Preparing the data

What could be the requirements for our first neural network? It should accept our images as an input, do some magic, and return probabilities for the image corresponding to one of 10 classes—that is, if the number is from 0 to 9.

Unfortunately, MXNet does not accept the images and responses in a format returned by the traindata and testdata functions, and they should both be converted into arrays controlled by MXNet.

From the MNIST dataset, we know that train_x and train_y consist of 60,000 unique images. We will first split the train datasets into two trains and validation into 50,000 and 10,000, accordingly. The validation dataset is required to control the learning process of the neural network and monitor its performance over every round of training: 

train_length = 50000
validation_length = 10000

In the preceding code example, we have defined two variables corresponding to the length of the datasets—train_length and validation_length

The next step is to convert the train data into a format supported by MXNet. We do this by first predefining the arrays of a type controlled by MXNet, which is shown in the following code:

using MXNet

train_data_array = mx.zeros((size(train_x, 1, 2)..., train_length...));
train_label_array = mx.zeros(train_length);

validation_data_array = mx.zeros((size(train_x, 1, 2)..., validation_length...));
validation_label_array = mx.zeros(validation_length);

Next, we copy the data from train_x and train_y to the newly created arrays. As we could see in the preview, our dataset is not ordered, therefore we don't need to shuffle it prior to building our new arrays. This is shown in the following code:

for idx = 1:train_length
train_data_array[idx:idx] = reshape(train_x[:, :, idx],
(size(train_x, 1, 2)..., 1...))
train_label_array[idx:idx] = train_y[idx]
end
for idx = 1:validation_length
validation_data_array[idx:idx] = reshape(train_x[:, :, train_length +
idx], (size(train_x, 1, 2)..., 1...))
validation_label_array[idx:idx] = train_y[train_length + idx]
end

The last step is to create an MXNet array data provider; an object connecting data with labels. It also provides an option to set the batch size. 

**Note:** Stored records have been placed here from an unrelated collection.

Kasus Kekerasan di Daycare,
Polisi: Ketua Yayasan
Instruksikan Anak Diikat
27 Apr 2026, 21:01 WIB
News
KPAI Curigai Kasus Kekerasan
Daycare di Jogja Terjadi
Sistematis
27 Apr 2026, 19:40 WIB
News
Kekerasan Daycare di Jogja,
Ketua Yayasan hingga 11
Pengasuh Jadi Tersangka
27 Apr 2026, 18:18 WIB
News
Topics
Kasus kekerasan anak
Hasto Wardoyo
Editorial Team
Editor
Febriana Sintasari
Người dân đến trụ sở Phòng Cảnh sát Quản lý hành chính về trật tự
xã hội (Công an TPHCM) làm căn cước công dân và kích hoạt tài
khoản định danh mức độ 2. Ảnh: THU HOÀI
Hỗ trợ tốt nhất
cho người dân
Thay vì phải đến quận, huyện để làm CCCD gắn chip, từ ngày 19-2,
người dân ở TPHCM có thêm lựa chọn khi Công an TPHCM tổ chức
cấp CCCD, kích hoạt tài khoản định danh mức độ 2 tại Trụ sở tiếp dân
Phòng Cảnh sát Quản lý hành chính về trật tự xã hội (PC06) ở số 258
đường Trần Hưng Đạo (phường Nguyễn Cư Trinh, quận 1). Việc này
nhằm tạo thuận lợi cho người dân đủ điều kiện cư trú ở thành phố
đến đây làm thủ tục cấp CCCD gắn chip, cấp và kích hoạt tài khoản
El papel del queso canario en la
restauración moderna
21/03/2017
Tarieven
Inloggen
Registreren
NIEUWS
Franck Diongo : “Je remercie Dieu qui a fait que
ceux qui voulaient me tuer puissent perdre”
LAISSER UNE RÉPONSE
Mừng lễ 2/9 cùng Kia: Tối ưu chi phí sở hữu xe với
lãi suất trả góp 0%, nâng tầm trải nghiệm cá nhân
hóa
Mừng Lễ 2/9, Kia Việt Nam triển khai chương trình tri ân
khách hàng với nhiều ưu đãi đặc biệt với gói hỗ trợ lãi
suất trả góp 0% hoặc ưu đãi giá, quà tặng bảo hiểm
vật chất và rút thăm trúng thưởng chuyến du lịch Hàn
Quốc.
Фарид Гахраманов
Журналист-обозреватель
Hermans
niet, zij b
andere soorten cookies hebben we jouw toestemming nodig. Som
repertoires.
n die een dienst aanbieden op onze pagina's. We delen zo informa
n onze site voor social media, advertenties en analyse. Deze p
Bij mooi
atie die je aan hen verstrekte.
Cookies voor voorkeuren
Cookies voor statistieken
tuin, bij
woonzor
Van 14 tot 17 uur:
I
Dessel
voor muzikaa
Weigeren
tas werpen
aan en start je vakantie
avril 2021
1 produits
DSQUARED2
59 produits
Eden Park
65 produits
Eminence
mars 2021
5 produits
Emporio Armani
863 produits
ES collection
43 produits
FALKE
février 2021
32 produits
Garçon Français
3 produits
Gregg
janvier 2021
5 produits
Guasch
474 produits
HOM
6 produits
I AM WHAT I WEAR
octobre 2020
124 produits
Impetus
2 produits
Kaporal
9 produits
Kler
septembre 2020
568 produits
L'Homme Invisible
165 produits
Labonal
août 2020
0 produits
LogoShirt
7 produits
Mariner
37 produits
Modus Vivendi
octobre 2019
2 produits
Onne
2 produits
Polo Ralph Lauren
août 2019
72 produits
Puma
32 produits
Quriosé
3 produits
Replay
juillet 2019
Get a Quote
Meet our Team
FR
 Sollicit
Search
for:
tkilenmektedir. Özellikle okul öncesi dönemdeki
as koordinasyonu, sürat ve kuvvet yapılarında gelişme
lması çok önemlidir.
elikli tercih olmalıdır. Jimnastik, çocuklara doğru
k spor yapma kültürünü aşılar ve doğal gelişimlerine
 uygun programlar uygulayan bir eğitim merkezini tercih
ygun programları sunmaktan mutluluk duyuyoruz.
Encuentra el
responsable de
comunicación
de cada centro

The batch size defines the number of samples that are going to be propagated through the network. Usually, the batch size is set to accept as many samples as can fit into your machine during processing. Because the images in the MNIST dataset are small, we set this to 1,000. In the bigger networks that we will be working with later throughout this book, the batch size might be reduced to as low as 100, 24, 10, or even 1. This is shown in the following code:

train_data_provider = mx.ArrayDataProvider(:data => train_data_array, :label => train_label_array, batch_size = 1000);
validation_data_provider = mx.ArrayDataProvider(:data => validation_data_array, :label => validation_label_array, batch_size = 1000);